O procedimento de prospecção consiste em coletar o maior número possível de esponjas e analisar, em uma fase posterior, o potencial bioativo dos compostos químicos presentes nesses poríferos.
“Em geral, já sabemos que as esponjas são uma rica fonte de compostos químicos. Então, não orientamos a busca para compostos específicos. Coletamos muitas esponjas, de modo que possamos montar uma grande biblioteca de extratos, com grande diversidade química. Aí, usando ensaios biológicos, procuramos por compostos que tenham tipos específicos de atividade biológica, como atividade antimitótica, ou a ação em um receptor específico”, explica Andersen.
Produção em escala
Depois de coletar as esponjas e obter uma grande diversidade biológica, os cientistas sabem que têm à disposição uma grande diversidade química de compostos. “Usamos, então, testes químicos para descobrir, na nossa imensa coleção de compostos, aqueles dois ou três que realmente queremos e que têm as atividades biológicas que precisamos”, diz o especialista.
O segredo para uma boa bioprospecção, segundo ele, é ter à disposição uma biblioteca química muito rica e, ao mesmo tempo, ensaios de atividade biológica que sejam muito eficientes e seletivos para os diversos tipos de compostos.
“As moléculas que procuramos devem cumprir os seguintes critérios: ter interesse teórico devido à novidade de sua biogênese – como moléculas com novos esqueletos de carbono -; mostrar atividade biológica in vitro, o que faz delas potenciais alvos para o desenvolvimento de agentes farmacêuticos; e apresentar atividades biológicas que lhes permitam ter um papel central na biologia do organismo que as produz”, explica Andersen.
Uma vez encontrada a molécula, segundo o professor da Universidade da Colúmbia Britânica, surge o principal gargalo para a fabricação de novos fármacos: a produção em escala.
“Quando se trata de esponjas, não podemos ir à natureza, coletá-las e usá-las como fonte para o desenvolvimento de drogas.
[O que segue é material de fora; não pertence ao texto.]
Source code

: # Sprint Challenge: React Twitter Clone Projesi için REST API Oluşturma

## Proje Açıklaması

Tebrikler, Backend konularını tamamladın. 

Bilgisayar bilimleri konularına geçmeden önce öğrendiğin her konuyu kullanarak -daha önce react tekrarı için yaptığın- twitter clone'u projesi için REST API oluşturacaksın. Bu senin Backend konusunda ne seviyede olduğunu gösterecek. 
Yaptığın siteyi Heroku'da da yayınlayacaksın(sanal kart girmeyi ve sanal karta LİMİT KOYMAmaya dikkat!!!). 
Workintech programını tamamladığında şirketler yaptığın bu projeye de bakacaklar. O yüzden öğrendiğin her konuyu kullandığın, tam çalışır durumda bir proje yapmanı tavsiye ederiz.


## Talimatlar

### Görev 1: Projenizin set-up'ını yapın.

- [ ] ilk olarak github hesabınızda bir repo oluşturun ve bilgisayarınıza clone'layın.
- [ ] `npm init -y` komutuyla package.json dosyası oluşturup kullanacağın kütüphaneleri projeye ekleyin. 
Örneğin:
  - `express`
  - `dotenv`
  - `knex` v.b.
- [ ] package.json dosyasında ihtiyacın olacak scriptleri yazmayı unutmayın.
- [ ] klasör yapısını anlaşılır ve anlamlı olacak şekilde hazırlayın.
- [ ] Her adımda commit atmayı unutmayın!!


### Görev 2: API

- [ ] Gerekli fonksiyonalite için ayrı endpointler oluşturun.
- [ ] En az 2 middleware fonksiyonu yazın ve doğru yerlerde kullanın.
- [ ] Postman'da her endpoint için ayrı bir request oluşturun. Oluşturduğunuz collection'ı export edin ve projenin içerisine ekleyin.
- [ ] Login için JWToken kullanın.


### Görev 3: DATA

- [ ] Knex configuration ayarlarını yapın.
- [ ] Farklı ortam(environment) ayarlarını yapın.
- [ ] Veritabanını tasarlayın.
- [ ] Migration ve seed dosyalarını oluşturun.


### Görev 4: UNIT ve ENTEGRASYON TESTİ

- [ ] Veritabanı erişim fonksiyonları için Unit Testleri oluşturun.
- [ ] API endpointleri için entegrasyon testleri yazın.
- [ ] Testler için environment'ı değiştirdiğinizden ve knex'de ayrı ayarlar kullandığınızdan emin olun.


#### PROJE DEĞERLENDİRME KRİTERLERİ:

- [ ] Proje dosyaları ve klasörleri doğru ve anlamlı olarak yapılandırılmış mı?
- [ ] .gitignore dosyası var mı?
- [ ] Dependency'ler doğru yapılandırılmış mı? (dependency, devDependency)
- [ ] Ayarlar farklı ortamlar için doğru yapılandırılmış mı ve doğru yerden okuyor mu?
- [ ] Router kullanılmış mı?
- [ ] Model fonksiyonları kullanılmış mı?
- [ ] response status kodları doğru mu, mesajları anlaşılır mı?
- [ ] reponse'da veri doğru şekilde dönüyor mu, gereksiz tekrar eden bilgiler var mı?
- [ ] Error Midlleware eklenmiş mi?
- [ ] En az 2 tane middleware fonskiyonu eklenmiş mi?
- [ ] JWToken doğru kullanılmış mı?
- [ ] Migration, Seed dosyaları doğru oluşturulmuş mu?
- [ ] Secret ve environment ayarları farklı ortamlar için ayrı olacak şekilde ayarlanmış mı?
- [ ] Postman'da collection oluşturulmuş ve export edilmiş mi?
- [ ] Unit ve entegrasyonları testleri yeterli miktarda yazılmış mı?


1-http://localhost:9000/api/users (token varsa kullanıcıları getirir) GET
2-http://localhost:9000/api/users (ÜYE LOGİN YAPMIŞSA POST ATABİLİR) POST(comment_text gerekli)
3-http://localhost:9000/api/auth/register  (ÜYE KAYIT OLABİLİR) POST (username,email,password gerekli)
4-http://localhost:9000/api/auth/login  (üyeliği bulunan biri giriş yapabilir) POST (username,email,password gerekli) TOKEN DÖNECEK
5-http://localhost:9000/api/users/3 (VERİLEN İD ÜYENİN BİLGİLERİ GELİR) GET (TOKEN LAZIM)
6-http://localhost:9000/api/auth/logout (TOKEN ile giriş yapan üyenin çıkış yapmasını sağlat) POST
Nenhuma indústria farmacêutica investiria em um composto que fosse desenvolvido exclusivamente a partir de um recurso natural desse tipo. É preciso ter uma fonte renovável. Por isso, depois de encontrar um composto que pareça realmente promissor, é preciso sintetizar a molécula e produzi-la em escala. Esse é um ponto crítico do processo, antes de partir para testes clínicos”, afirma o cientista.